When WordPress matches a menu item to the current URL, it automatically adds the current-menu-item class so the front end can highlight that item. But when a site has several custom post types, you may also want the post type archive menu item to receive that class while viewing a single item from that post type.
For example, if the single URL is http://abc.com/box/small-box, you may want the archive menu item for http://abc.com/box/ to receive the current-menu-item class as well.
Add a current menu class for single post type views with nav_menu_css_class
One straightforward way to do this is to compare the current post type slug with the menu item URL string. The code below demonstrates the idea. It works, although it is not perfectly rigorous and can still produce edge-case bugs.

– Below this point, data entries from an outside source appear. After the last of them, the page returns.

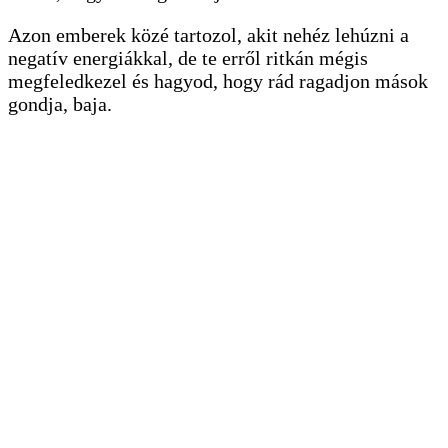
Azon emberek közé tartozol, akit nehéz lehúzni a
negatív energiákkal, de te erről ritkán mégis
megfeledkezel és hagyod, hogy rád ragadjon mások
gondja, baja.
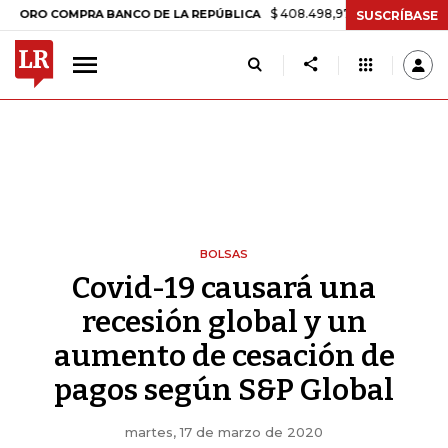
$ 408.498,97
+$ 8.753,81
+2,19%
 COMPRA BANCO DE LA REPÚBLICA
SUSCRÍBASE
BOLSAS
Covid-19 causará una
recesión global y un
aumento de cesación de
pagos según S&P Global
martes, 17 de marzo de 2020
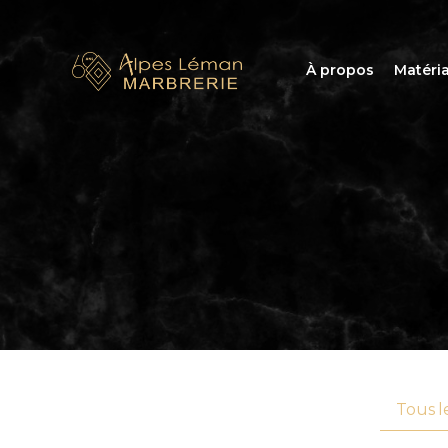
À propos
Matéri
Tous le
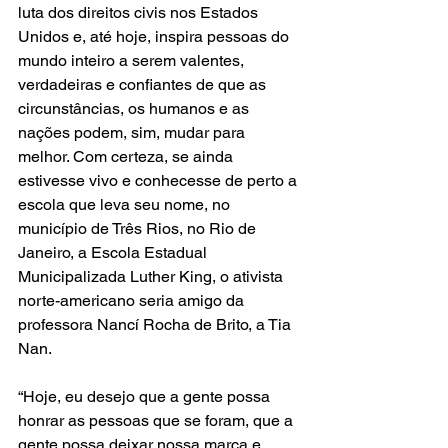
luta dos direitos civis nos Estados 
Unidos e, até hoje, inspira pessoas do 
mundo inteiro a serem valentes, 
verdadeiras e confiantes de que as 
circunstâncias, os humanos e as 
nações podem, sim, mudar para 
melhor. Com certeza, se ainda 
estivesse vivo e conhecesse de perto a 
escola que leva seu nome, no 
município de Três Rios, no Rio de 
Janeiro, a Escola Estadual 
Municipalizada Luther King, o ativista 
norte-americano seria amigo da 
professora Nancí Rocha de Brito, a Tia 
Nan.
“Hoje, eu desejo que a gente possa 
honrar as pessoas que se foram, que a 
gente possa deixar nossa marca e 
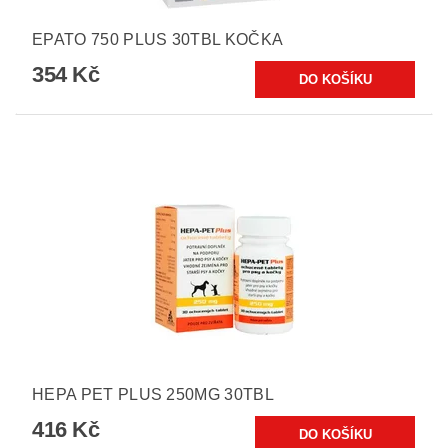
EPATO 750 PLUS 30TBL KOČKA
354 Kč
HEPA PET PLUS 250MG 30TBL
416 Kč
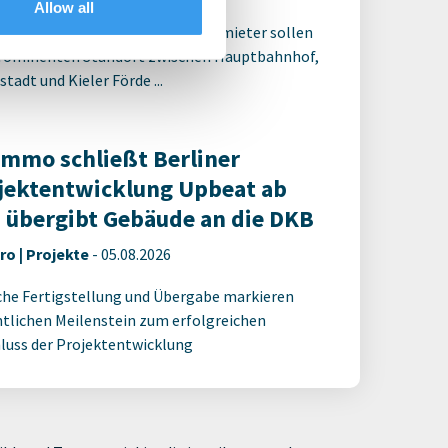
Allow all
alisierung und ein weiterer Ankermieter sollen
rominenten Standort zwischen Hauptbahnhof,
tadt und Kieler Förde ...
Immo schließt Berliner
jektentwicklung Upbeat ab
 übergibt Gebäude an die DKB
ro | Projekte
-
05.08.2026
che Fertigstellung und Übergabe markieren
tlichen Meilenstein zum erfolgreichen
luss der Projektentwicklung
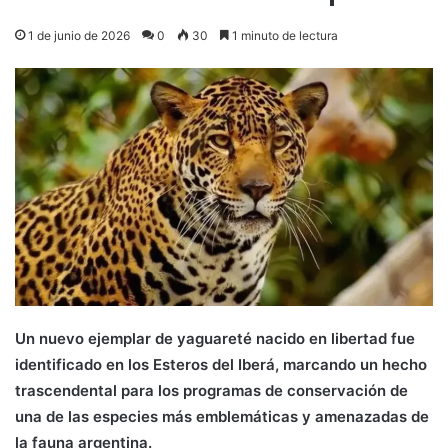
1 de junio de 2026
0
30
1 minuto de lectura
Un nuevo ejemplar de yaguareté nacido en libertad fue
identificado en los Esteros del Iberá, marcando un hecho
trascendental para los programas de conservación de
una de las especies más emblemáticas y amenazadas de
la fauna argentina.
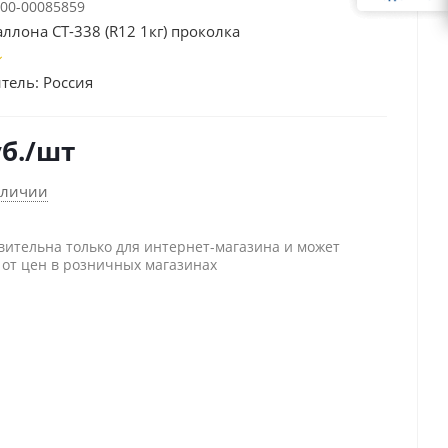
00-00085859
ллона СТ-338 (R12 1кг) проколка
тель:
Россия
б.
/шт
аличии
вительна только для интернет-магазина и может
 от цен в розничных магазинах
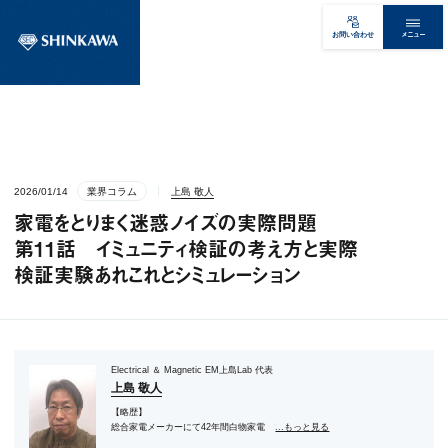
メニュー
お問い合わせ
2026/01/14
業界コラム
上島 敬人
家電をとりまく迷惑ノイズの実際問題
第11話 イミュニティ検証の考え方と実際
検証実験あれこれとシミュレーション
Electrical ＆ Magnetic EM上島Lab 代表
上島 敬人
【略歴】
総合家電メーカーにて42年間白物家電
...もっと見る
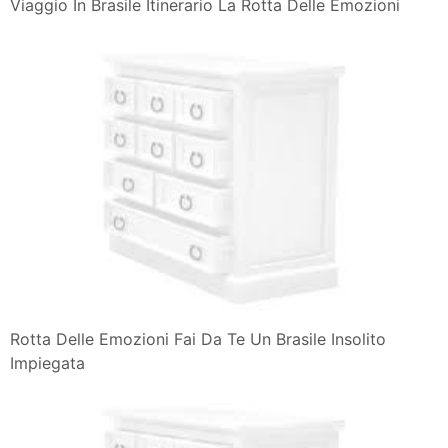
Viaggio In Brasile Itinerario La Rotta Delle Emozioni
Rotta Delle Emozioni Fai Da Te Un Brasile Insolito
Impiegata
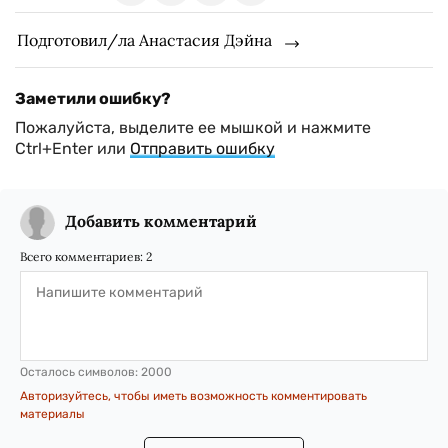
Подготовил/ла Анастасия Дэйна
Заметили ошибку?
Пожалуйста, выделите ее мышкой и нажмите
Ctrl+Enter или
Отправить ошибку
Добавить комментарий
Всего комментариев:
2
Осталось символов:
2000
Авторизуйтесь, чтобы иметь возможность комментировать
материалы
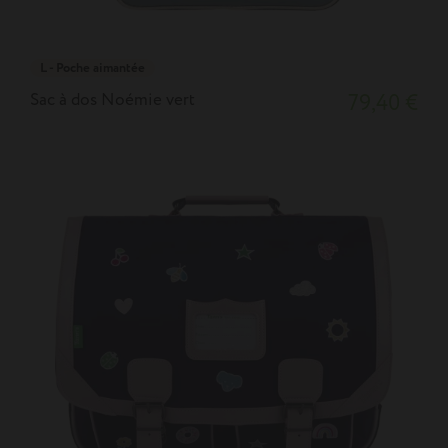
L - Poche aimantée
Sac à dos Noémie vert
79,40 €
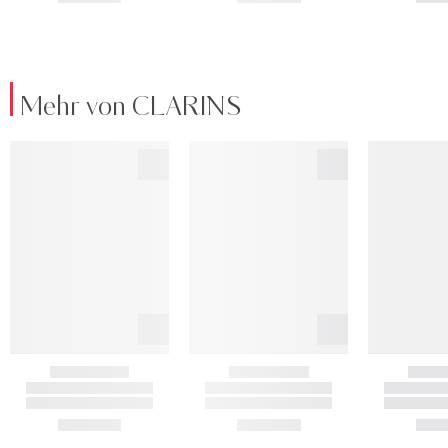
Mehr von CLARINS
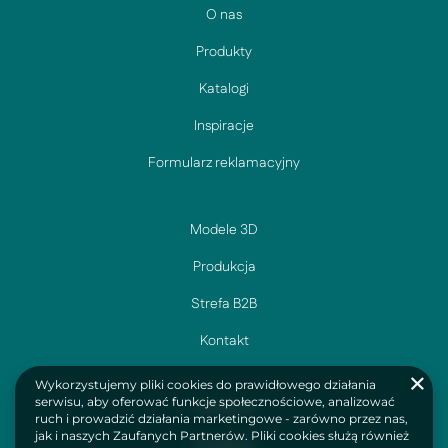
O nas
Produkty
Katalogi
Inspiracje
Formularz reklamacyjny
Modele 3D
Produkcja
Strefa B2B
Kontakt
Wykorzystujemy pliki cookies do prawidłowego działania
serwisu, aby oferować funkcje społecznościowe, analizować
Facebook
ruch i prowadzić działania marketingowe - zarówno przez nas,
jak i naszych Zaufanych Partnerów. Pliki cookies służą również
Instagram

add_filter( 'nav_menu_css_class', function ( $classes, $item ) {
global $post;
if ( ! $post ) {
return $classes;
}
$post_type_object = get_post_type_object( get_post_type( $post->ID ) );
if ( ! $post_type_object || empty( $post_type_object->rewrite['slug'] ) ) {
return $classes;
}
$current_post_type_slug = $post_type_object->rewrite['slug'];
if ( false !== strpos( trim( $item->url, '/' ), $current_post_type_slug ) ) {
$classes[] = 'current-menu-item';
}
return array_unique( $classes );
}, 10, 2 );
One important note: this approach only works reliably when the permalink structure is set to Post name. If the site uses a different permalink structure, you should test carefully and adapt the logic.
Possible bugs and how to think about fixing them
Imagine a post type named box and a site domain like www.express-box.com. In that case the string box appears in the domain itself, so a naive URL comparison can end up adding the current-menu class to multiple menu items by mistake.
One way to reduce that risk is to exclude the domain part of the URL before comparing strings. Since the post type slug typically appears immediately after the domain in the path, you can use a regular expression to extract the relevant path segment first and then compare that segment to the current post type slug.
The same general technique can also be adapted to highlight category or custom taxonomy archive menu items while viewing a single post. The exact implementation will differ, but the idea is similar.